To get started, you will only need the following:
- 1 gallon glass jug
- 5 – 3 pounds of local honey
- 1 #6.5 drilled gum stopper
- 1 screw on cap
- 1 econolock airlock
- Your choice of yeast
- Yeast nutrient
I started by adding one gallon of filtered water to my glass jug and removed ½ cup to give some head space for the fermentation. I then used a marker for reference.
I then removed 3 ¼ cup to account for the displacement when adding the honey.
At this point I started adding my honey from a local beekeeper in Haw Creek. I’ve found that the easiest way to add the honey is to use a funnel and slowly pour the honey in a little bit at a time. Setting the jar of honey in some warm water will make the honey easier to pour.
After adding 3 pounds of honey, the water level in my jug had risen to the mark that I made previously. The best way that I’ve found to fully mix the honey with the water is to screw on a solid cap and shake the jug until the honey is fully dissolved. This is also the point where I added the first addition of yeast nutrient.

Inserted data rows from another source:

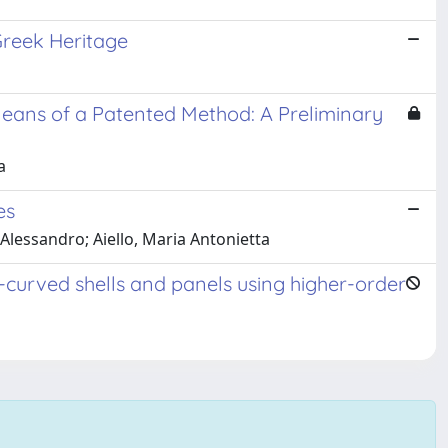
 Greek Heritage
eans of a Patented Method: A Preliminary
a
es
 Alessandro; Aiello, Maria Antonietta
-curved shells and panels using higher-order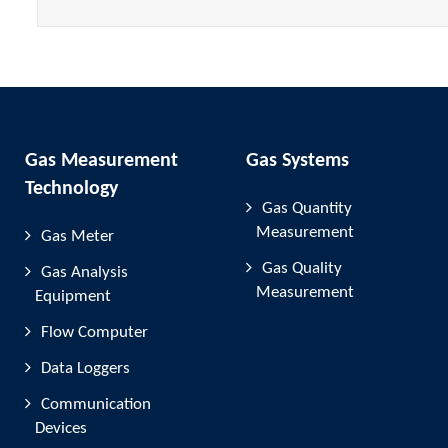
Gas Measurement
Gas Systems
Technology
Gas Quantity
Measurement
Gas Meter
Gas Quality
Gas Analysis
Measurement
Equipment
Flow Computer
Data Loggers
Communication
Devices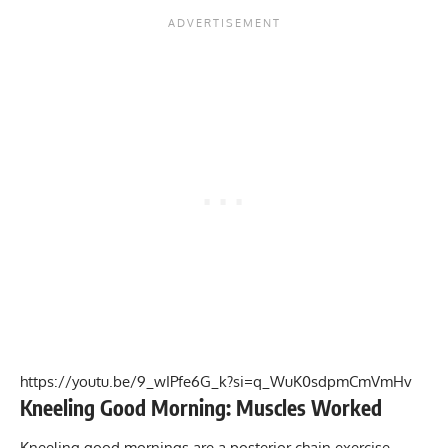
https://youtu.be/9_wIPfe6G_k?si=q_WuK0sdpmCmVmHv
Kneeling Good Morning: Muscles Worked
Kneeling good mornings are a posterior chain exercise,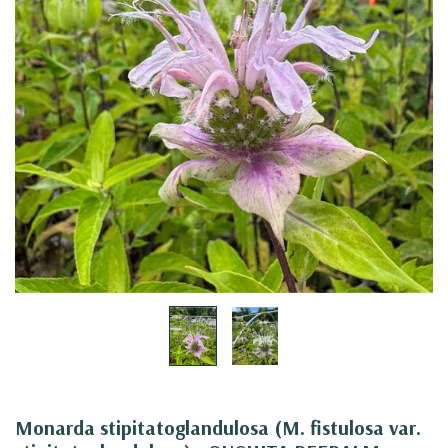
Monarda stipitatoglandulosa (M. fistulosa var.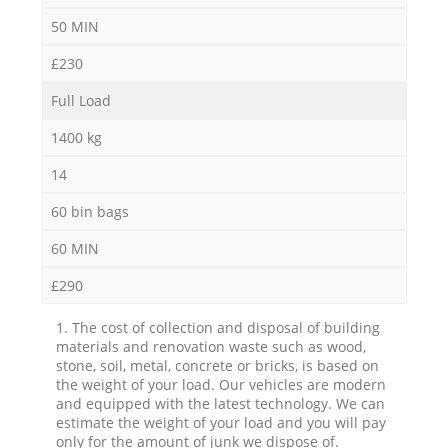
50 MIN
£230
Full Load
1400 kg
14
60 bin bags
60 MIN
£290
1. The cost of collection and disposal of building
materials and renovation waste such as wood,
stone, soil, metal, concrete or bricks, is based on
the weight of your load. Our vehicles are modern
and equipped with the latest technology. We can
estimate the weight of your load and you will pay
only for the amount of junk we dispose of.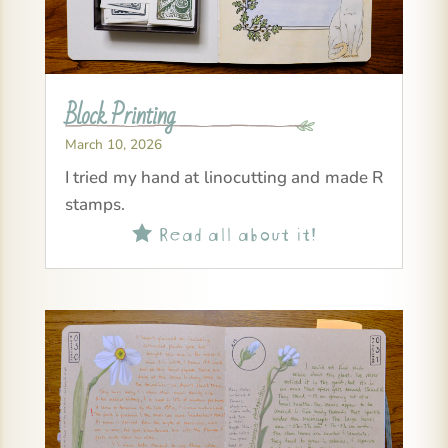
Block Printing
March 10, 2026
I tried my hand at linocutting and made R
stamps.
Read all about it!
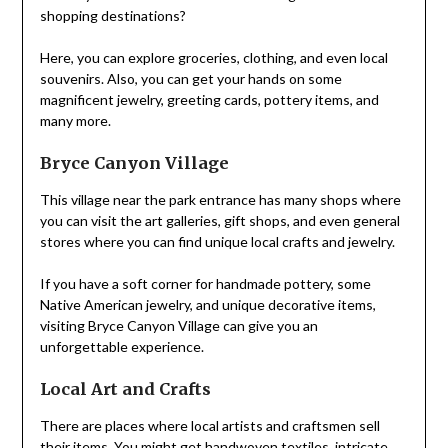
shopping destinations?
Here, you can explore groceries, clothing, and even local
souvenirs. Also, you can get your hands on some
magnificent jewelry, greeting cards, pottery items, and
many more.
Bryce Canyon Village
This village near the park entrance has many shops where
you can visit the art galleries, gift shops, and even general
stores where you can find unique local crafts and jewelry.
If you have a soft corner for handmade pottery, some
Native American jewelry, and unique decorative items,
visiting Bryce Canyon Village can give you an
unforgettable experience.
Local Art and Crafts
There are places where local artists and craftsmen sell
their
items
. You might get handwoven textiles, intricate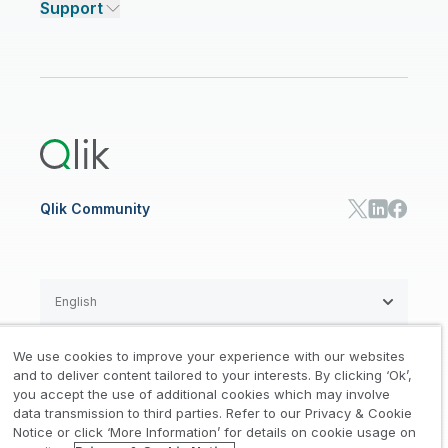
Support
Featured Technology Partners
Academic Program
AI/ML Pricing
Blog
Talend Data Fabric
ISV
Data Sources and Targets
Partner Program
Customer Stories
Community
Financial Services
Qlik Regions
Careers
Events
Support
ANALYTICS & AI
Healthcare
Newsroom
Glossary
Customer Portal
Public Sector/Government
Qlik Cloud Analytics
Global Office/Contact
Community
Onboarding
US Government
Qlik Answers
Training
Product Documentation
Retail
Qlik Predict
Training
Communications
Qlik Automate
RESOURCE CENTER
Manufacturing
Resource Library
Consumer Products
Analysts Reports
Energy Utilities
Whitepapers & Ebooks
High Tech
Qlik Community
Webinars
Life Sciences
Videos
BY ROLE
Datasheet & Brochures
Customer Stories
Sales
Marketing
English
Finance
Operations
We use cookies to improve your experience with our websites
Product Intelligence
Legal
Privacy & Cookie Notice
and to deliver content tailored to your interests. By clicking ‘Ok’,
/
/
HR & People
you accept the use of additional cookies which may involve
IT
data transmission to third parties. Refer to our Privacy & Cookie
Trademarks
Trust
Terms of Use
/
/
/
SOLUTION PARTNERS
Notice or click ‘More Information’ for details on cookie usage on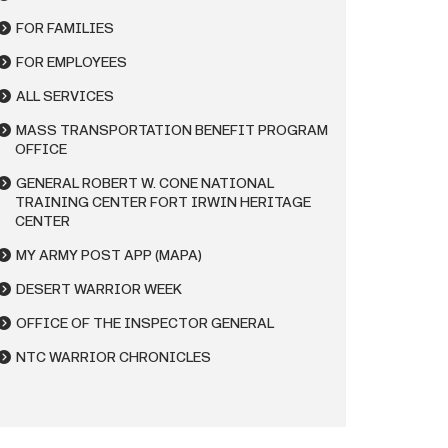
FOR FAMILIES
FOR EMPLOYEES
ALL SERVICES
MASS TRANSPORTATION BENEFIT PROGRAM
OFFICE
GENERAL ROBERT W. CONE NATIONAL
TRAINING CENTER FORT IRWIN HERITAGE
CENTER
MY ARMY POST APP (MAPA)
DESERT WARRIOR WEEK
OFFICE OF THE INSPECTOR GENERAL
NTC WARRIOR CHRONICLES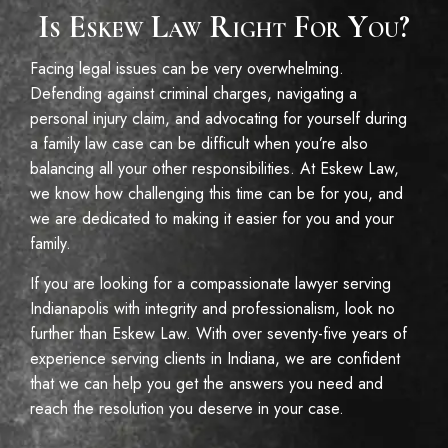
Is Eskew Law Right For You?
Facing legal issues can be very overwhelming.
Defending against criminal charges, navigating a
personal injury claim, and advocating for yourself during
a family law case can be difficult when you’re also
balancing all your other responsibilities. At Eskew Law,
we know how challenging this time can be for you, and
we are dedicated to making it easier for you and your
family.
If you are looking for a compassionate lawyer serving
Indianapolis with integrity and professionalism, look no
further than Eskew Law. With over seventy-five years of
experience serving clients in Indiana, we are confident
that we can help you get the answers you need and
reach the resolution you deserve in your case.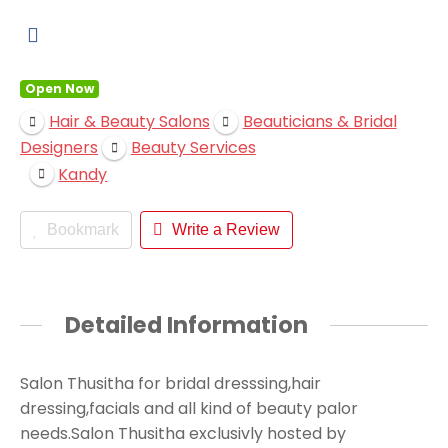
Open Now
Hair & Beauty Salons
Beauticians & Bridal
Designers
Beauty Services
Kandy
Bookmark
Write a Review
Detailed Information
Salon Thusitha for bridal dresssing,hair
dressing,facials and all kind of beauty palor
needs.Salon Thusitha exclusivly hosted by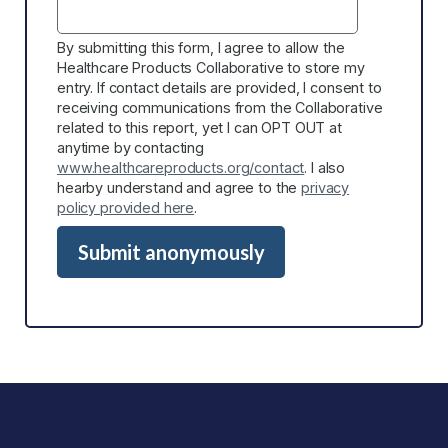
By submitting this form, I agree to allow the
Healthcare Products Collaborative to store my
entry. If contact details are provided, I consent to
receiving communications from the Collaborative
related to this report, yet I can OPT OUT at
anytime by contacting
www.healthcareproducts.org/contact
. I also
hearby understand and agree to the
privacy
policy provided here
.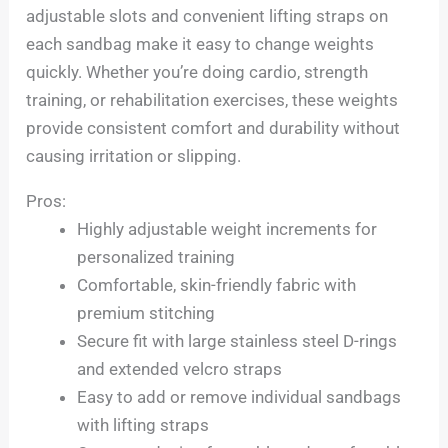
adjustable slots and convenient lifting straps on
each sandbag make it easy to change weights
quickly. Whether you’re doing cardio, strength
training, or rehabilitation exercises, these weights
provide consistent comfort and durability without
causing irritation or slipping.
Pros:
Highly adjustable weight increments for
personalized training
Comfortable, skin-friendly fabric with
premium stitching
Secure fit with large stainless steel D-rings
and extended velcro straps
Easy to add or remove individual sandbags
with lifting straps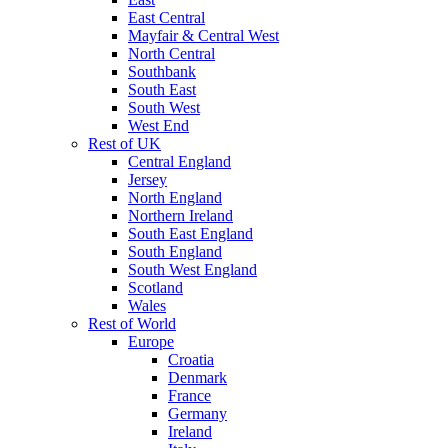
East Central
Mayfair & Central West
North Central
Southbank
South East
South West
West End
Rest of UK
Central England
Jersey
North England
Northern Ireland
South East England
South England
South West England
Scotland
Wales
Rest of World
Europe
Croatia
Denmark
France
Germany
Ireland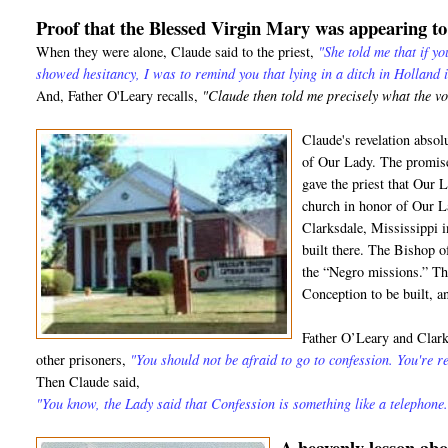
Proof that the Blessed Virgin Mary was appearing t
When they were alone, Claude said to the priest,
"She told me that if y
showed hesitancy, I was to remind you that lying in a ditch in Holland 
And, Father O'Leary recalls,
"Claude then told me precisely what the v
Claude's revelation absol
of Our Lady. The promise
gave the priest that Our 
church in honor of Our L
Clarksdale, Mississippi 
built there. The Bishop 
the “Negro missions.” T
Conception to be built, and
Father O’Leary and Clark 
other prisoners,
"You should not be afraid to go to confession. You're re
Then Claude said,
"You know, the Lady said that Confession is something like a telephone.
A heavenly lesson a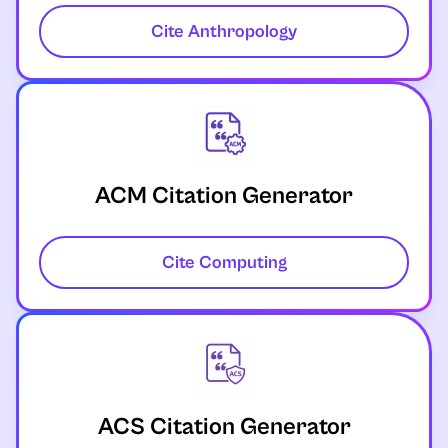
Cite Anthropology
ACM Citation Generator
Cite Computing
ACS Citation Generator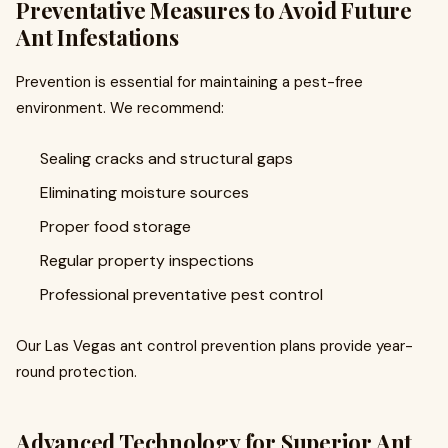
Preventative Measures to Avoid Future
Ant Infestations
Prevention is essential for maintaining a pest-free
environment. We recommend:
Sealing cracks and structural gaps
Eliminating moisture sources
Proper food storage
Regular property inspections
Professional preventative pest control
Our Las Vegas ant control prevention plans provide year-
round protection.
Advanced Technology for Superior Ant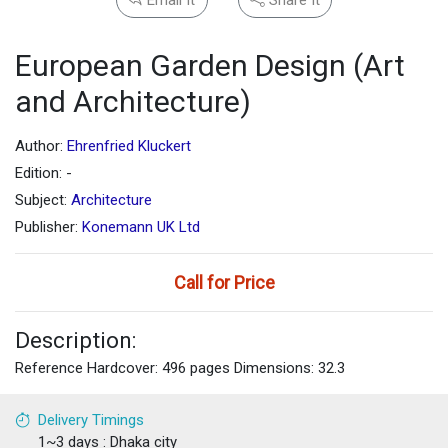
European Garden Design (Art
and Architecture)
Author:
Ehrenfried Kluckert
Edition: -
Subject:
Architecture
Publisher:
Konemann UK Ltd
Call for Price
Description:
Reference Hardcover: 496 pages Dimensions: 32.3
Delivery Timings
1~3 days : Dhaka city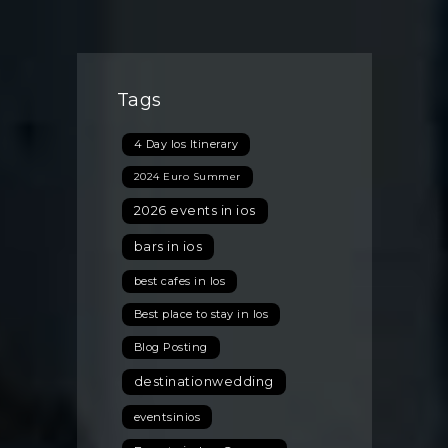
Ios,
Greece:
The
Unique
Tags
Summer
Experiences
4 Day Ios Itinerary
You
Can’t
2024 Euro Summer
Miss
2026 events in ios
bars in ios
best cafes in Ios
Best place to stay in Ios
Blog Posting
destinationwedding
eventsinios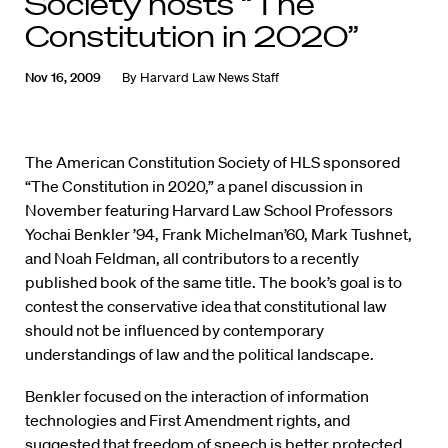
Society hosts “The
Constitution in 2020”
Nov 16, 2009
By
Harvard Law News Staff
The American Constitution Society of HLS sponsored
“The Constitution in 2020,” a panel discussion in
November featuring Harvard Law School Professors
Yochai Benkler ’94, Frank Michelman’60, Mark Tushnet,
and Noah Feldman, all contributors to a recently
published book of the same title. The book’s goal is to
contest the conservative idea that constitutional law
should not be influenced by contemporary
understandings of law and the political landscape.
Benkler focused on the interaction of information
technologies and First Amendment rights, and
suggested that freedom of speech is better protected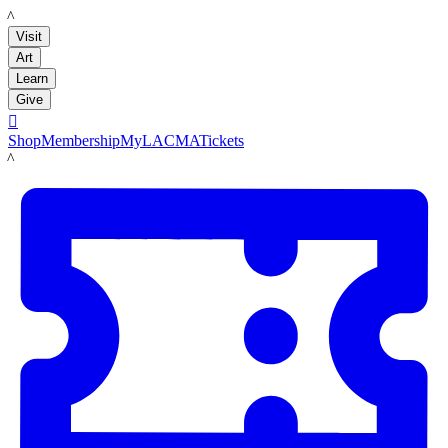
LACMA
Visit
Art
Learn
Give

Shop
Membership
MyLACMA
Tickets
LACMA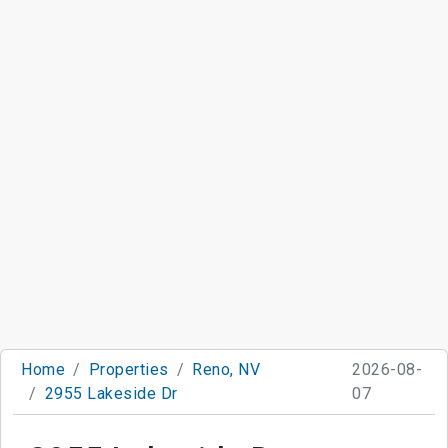
Home
Properties
Reno, NV
2026-08-
2955 Lakeside Dr
07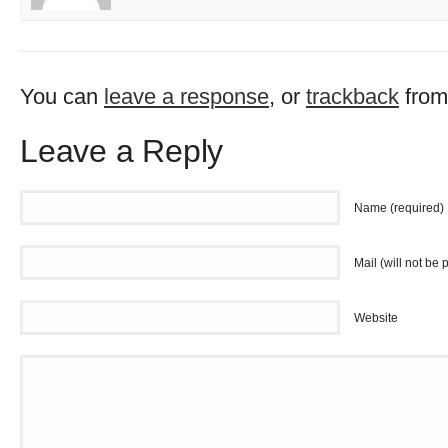
You can
leave a response
, or
trackback
from
Leave a Reply
Name (required)
Mail (will not be 
Website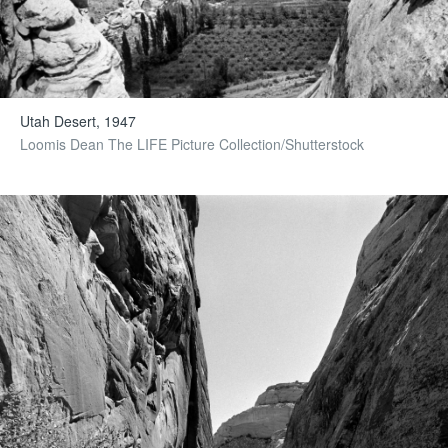
Utah Desert, 1947
Loomis Dean The LIFE Picture Collection/Shutterstock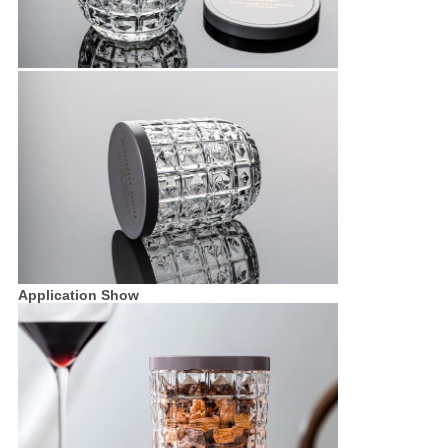
Application Show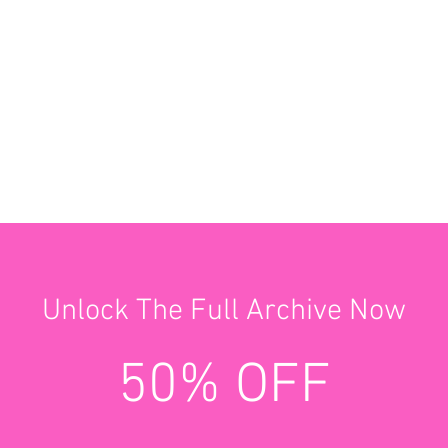
Unlock The Full Archive Now
50% OFF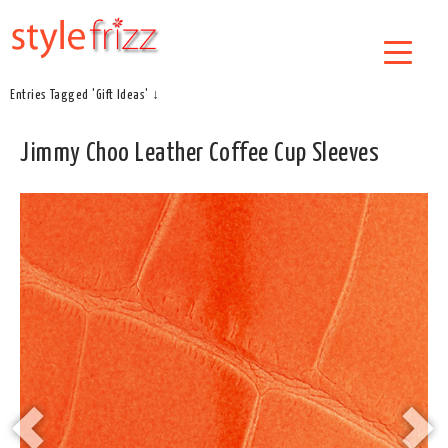
Entries Tagged 'Gift Ideas' ↓
Jimmy Choo Leather Coffee Cup Sleeves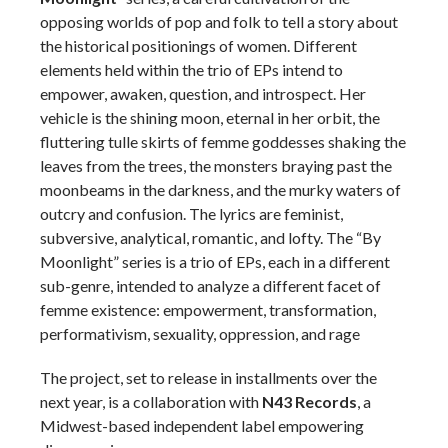
opposing worlds of pop and folk to tell a story about
the historical positionings of women. Different
elements held within the trio of EPs intend to
empower, awaken, question, and introspect. Her
vehicle is the shining moon, eternal in her orbit, the
fluttering tulle skirts of femme goddesses shaking the
leaves from the trees, the monsters braying past the
moonbeams in the darkness, and the murky waters of
outcry and confusion. The lyrics are feminist,
subversive, analytical, romantic, and lofty. The “By
Moonlight” series is a trio of EPs, each in a different
sub-genre, intended to analyze a different facet of
femme existence: empowerment, transformation,
performativism, sexuality, oppression, and rage
The project, set to release in installments over the
next year, is a collaboration with
N43 Records
, a
Midwest-based independent label empowering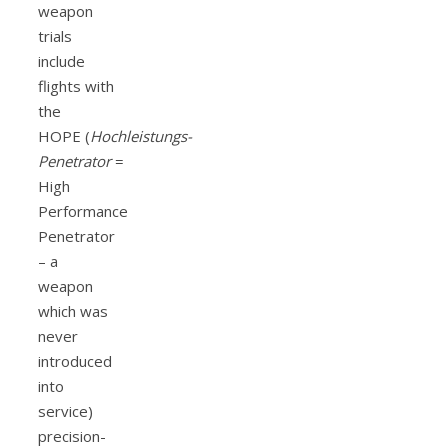
weapon
trials
include
flights with
the
HOPE (
Hochleistungs-
Penetrator
=
High
Performance
Penetrator
– a
weapon
which was
never
introduced
into
service)
precision-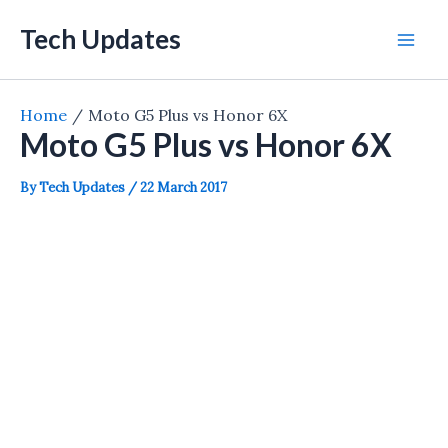
Skip
Tech Updates
to
Mai
content
Men
Home
Moto G5 Plus vs Honor 6X
Moto G5 Plus vs Honor 6X
By
Tech Updates
/
22 March 2017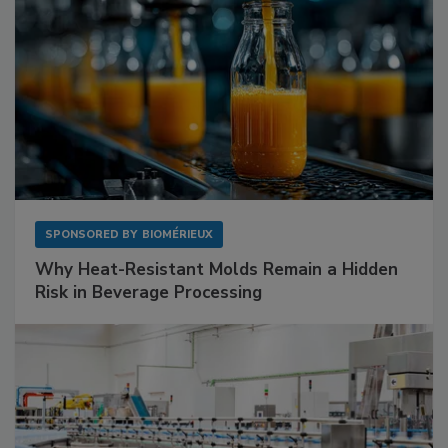
SPONSORED BY
BIOMÉRIEUX
Why Heat-Resistant Molds Remain a Hidden
Risk in Beverage Processing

After fully mixing the honey and yeast nutrient, it’s now time to add the yeast. For this batch I used 1 full package of Wyeast Belgian Strong Ale – 1388.
Once you’ve added your choice of yeast the brew is finished. I added my gum stopper and airlock to keep the batch safe from contamination.
During the first 3 days of fermentation, I added another addition of yeast nutrient, per the recipe’s instructions. Another dose of nutrient should be added after 4-6 days into fermentation. After 4-5 weeks your mead should be finished. Ours have been finishing between 12-14% alcohol.
After successfully brewing a couple batches of this mead I feel like it is the easiest way for beginners to get started in the world of homemade meads. Happy brewing!